▶ _SET EXERCISE_: Write out, word for word, the stretch of the trigram addendum from "# filter out stop" through "word3, sort = TRUE)".
>> start GIVEN TEXT
Addendum on Trigrams
Another avenue for network analysis could be using trigrams instead
of bigrams to generate triads as the units of analysis. That would
require additional assistance for accuracy and insight, but we can see
that trigrams in this dataset provide a different set of word
combinations, and would likely lead to different interpretations, which
we leave for future potential research.
invisible({capture.output({
# tokenize text to trigrams
reddit_trigrams <- posts %>%
unnest_tokens(trigram, text, token = "ngrams", n = 3)
# create dataframe with trigrams by count
reddit_trigrams %>%
count(trigram, sort = TRUE)
# create dataframe with trigram words split into separate columns
reddit_trigrams_separated <- reddit_trigrams %>%
separate(trigram, c("word1", "word2", "word3"), sep = " ")
# filter out stop words from separated columns
reddit_trigrams_filtered <- reddit_trigrams_separated %>%
filter(!word1 %in% stop_words$word) %>%
filter(!word2 %in% stop_words$word) %>%
filter(!word3 %in% stop_words$word)
# filter out custom stop words from separated columns
reddit_trigrams_filtered <- reddit_trigrams_filtered %>%
filter(!word1 %in% custom_stops$word) %>%
filter(!word2 %in% custom_stops$word) %>%
filter(!word3 %in% custom_stops$word)
# create dataframe with separated columns by count
reddit_trigram_counts <- reddit_trigrams_filtered %>%
count(word1, word2, word3, sort = TRUE)
reddit_trigram_counts
# Reunite separate words into trigrams after filtering and counting complete
reddit_trigrams_united <- reddit_trigram_counts %>%
unite(trigram, word1, word2, word3, sep = " ")
})})
paged_table(reddit_trigrams_united)
>> end GIVEN TEXT
>> start SOURCE MATERIAL
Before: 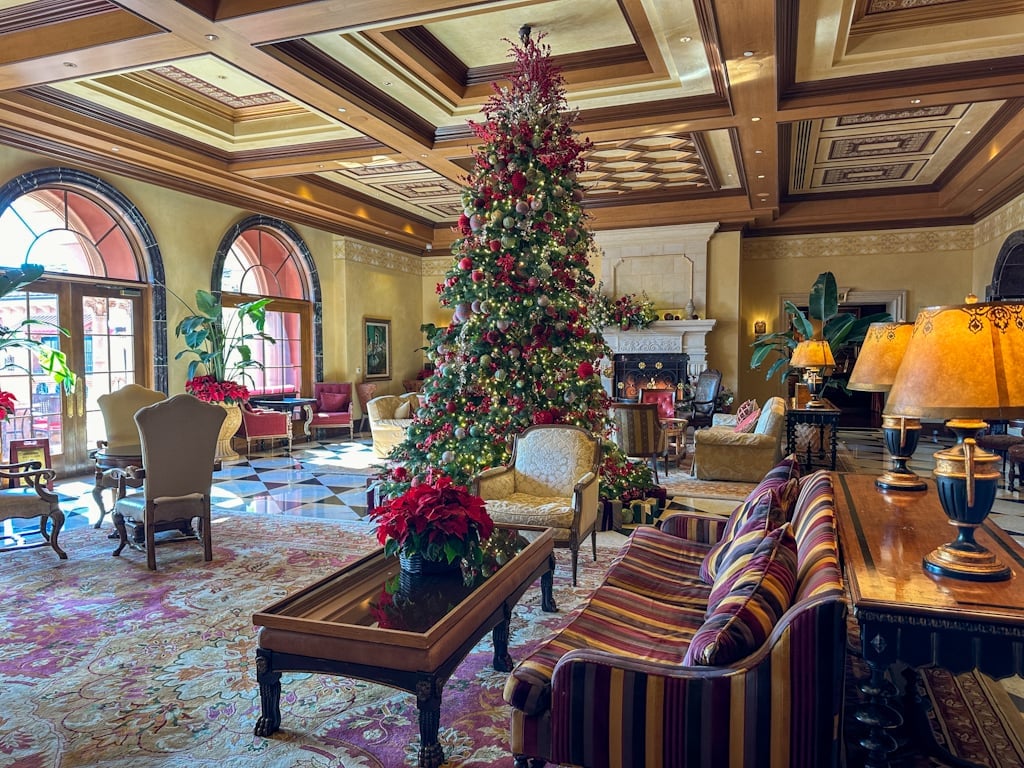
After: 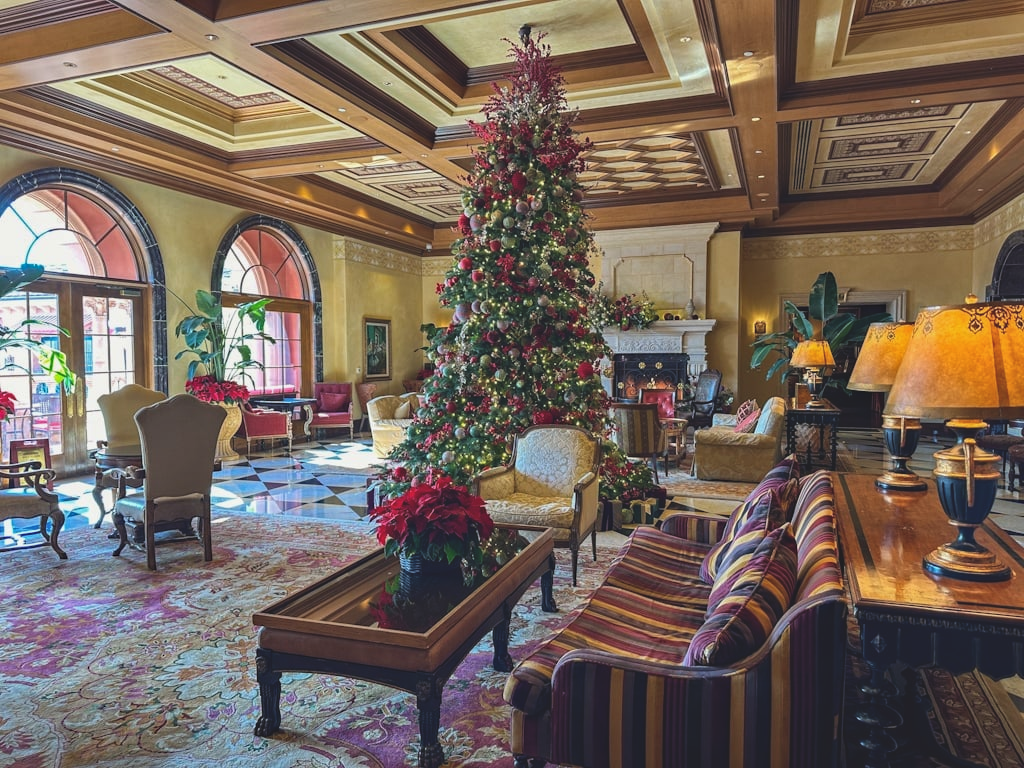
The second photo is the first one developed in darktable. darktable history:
>> end SOURCE MATERIAL
▶ _FULL SOLUTION_:
# filter out stop words from separated columns
reddit_trigrams_filtered <- reddit_trigrams_separated %>%
filter(!word1 %in% stop_words$word) %>%
filter(!word2 %in% stop_words$word) %>%
filter(!word3 %in% stop_words$word)
# filter out custom stop words from separated columns
reddit_trigrams_filtered <- reddit_trigrams_filtered %>%
filter(!word1 %in% custom_stops$word) %>%
filter(!word2 %in% custom_stops$word) %>%
filter(!word3 %in% custom_stops$word)
# create dataframe with separated columns by count
reddit_trigram_counts <- reddit_trigrams_filtered %>%
count(word1, word2, word3, sort = TRUE)